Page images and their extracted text
=== Section Start ===

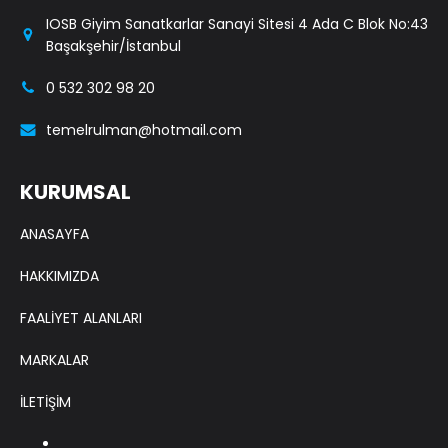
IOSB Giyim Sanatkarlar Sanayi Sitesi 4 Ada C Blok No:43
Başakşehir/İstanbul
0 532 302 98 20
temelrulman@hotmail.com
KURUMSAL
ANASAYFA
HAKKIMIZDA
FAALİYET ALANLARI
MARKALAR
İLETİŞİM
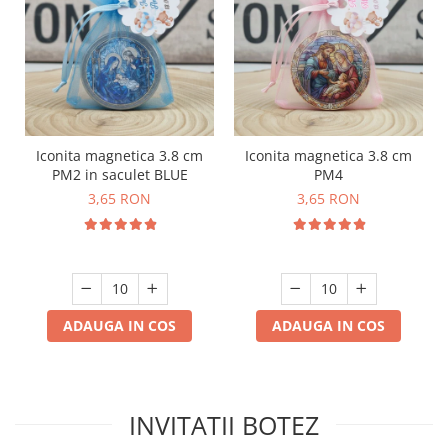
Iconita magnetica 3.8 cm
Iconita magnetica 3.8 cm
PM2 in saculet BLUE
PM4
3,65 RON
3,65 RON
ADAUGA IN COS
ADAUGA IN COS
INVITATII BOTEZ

=== Section End ===
=== Section Start ===

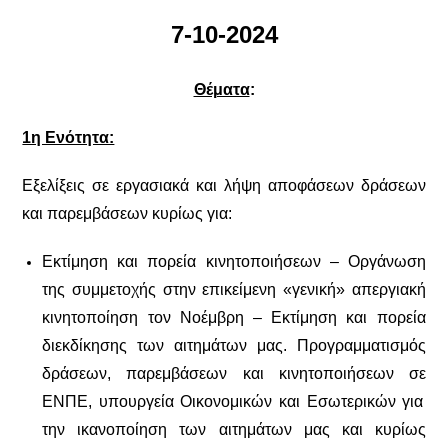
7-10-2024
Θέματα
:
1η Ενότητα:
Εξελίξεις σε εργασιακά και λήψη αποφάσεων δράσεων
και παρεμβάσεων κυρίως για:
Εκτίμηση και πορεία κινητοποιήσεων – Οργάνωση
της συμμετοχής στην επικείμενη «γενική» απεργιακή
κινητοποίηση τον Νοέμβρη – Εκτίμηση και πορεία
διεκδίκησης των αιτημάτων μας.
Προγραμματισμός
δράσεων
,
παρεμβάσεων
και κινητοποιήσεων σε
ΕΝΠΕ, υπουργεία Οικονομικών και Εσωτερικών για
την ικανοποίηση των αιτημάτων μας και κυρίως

=== Section End ===

REQUIREMENT — Please pull out every line of the records above that contains the word "αιτημάτων".

RESPONSE BELOW —
διεκδίκησης των αιτημάτων μας.
την ικανοποίηση των αιτημάτων μας και κυρίως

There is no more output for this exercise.